Introduction

In this chapter, we consider a very general and abstract online problem that generalizes various problems already studied in this book, e.g., paging and list accessing. For any generic problem, the cost paid by any online algorithm on the arrival of a new request is a function of its current state and the action taken to fulfil the new request. Typically, the chosen action also alters the state of the algorithm, which then determines the subsequent costs. To model this interplay between cost and state transitions, an abstract paradigm called the metrical task system (MTS) is defined, where there is a set of all possible states (one of them is occupied by any online algorithm at any time).

Requests arrive over time, and the cost of an online algorithm to serve or fulfil each request depends on the state from which it chooses to fulfil the request. This cost is called the state dependent cost. If the online algorithm serves the newly arrived request from its current state, then the only cost it pays is the state dependent cost. Otherwise, it first transitions to a new state and then serves the request. In the event of a transition, the algorithm pays the state dependent cost of the new state in addition to the switching cost to move from the present state to the new state. The switching cost is restricted to satisfying the usual metric properties, e.g., the triangle inequality. The overall cost of an online algorithm is the sum of the state dependent cost and the switching cost, summed over all requests. This is a very generic formulation and can model any finite state dependent dynamical system.
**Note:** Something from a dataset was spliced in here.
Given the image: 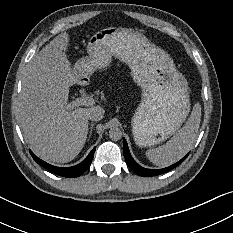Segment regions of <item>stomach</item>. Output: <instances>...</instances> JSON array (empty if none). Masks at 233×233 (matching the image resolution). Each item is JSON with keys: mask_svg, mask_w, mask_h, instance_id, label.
<instances>
[{"mask_svg": "<svg viewBox=\"0 0 233 233\" xmlns=\"http://www.w3.org/2000/svg\"><path fill=\"white\" fill-rule=\"evenodd\" d=\"M86 50L87 56L74 66L80 78L107 68L114 57L129 66L141 88V102L131 121L136 145L152 147L176 133L190 112L189 88L164 50L144 34L121 27L97 31Z\"/></svg>", "mask_w": 233, "mask_h": 233, "instance_id": "1", "label": "stomach"}]
</instances>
We begin this chapter by deriving a lower bound on the competitive ratio of any deterministic algorithm for the MTS. Because of the generality of the MTS, the power of deterministic online algorithms is limited, and the competitive ratio of any deterministic online algorithm is at least 2|S| − 1, where |S| is the total number of states. Thus, more the number of states, more is the power that adversary has over an online algorithm. We next present a simple algorithm called work-function, based on the broad principle of dynamic programming, that achieves this lower bound exactly.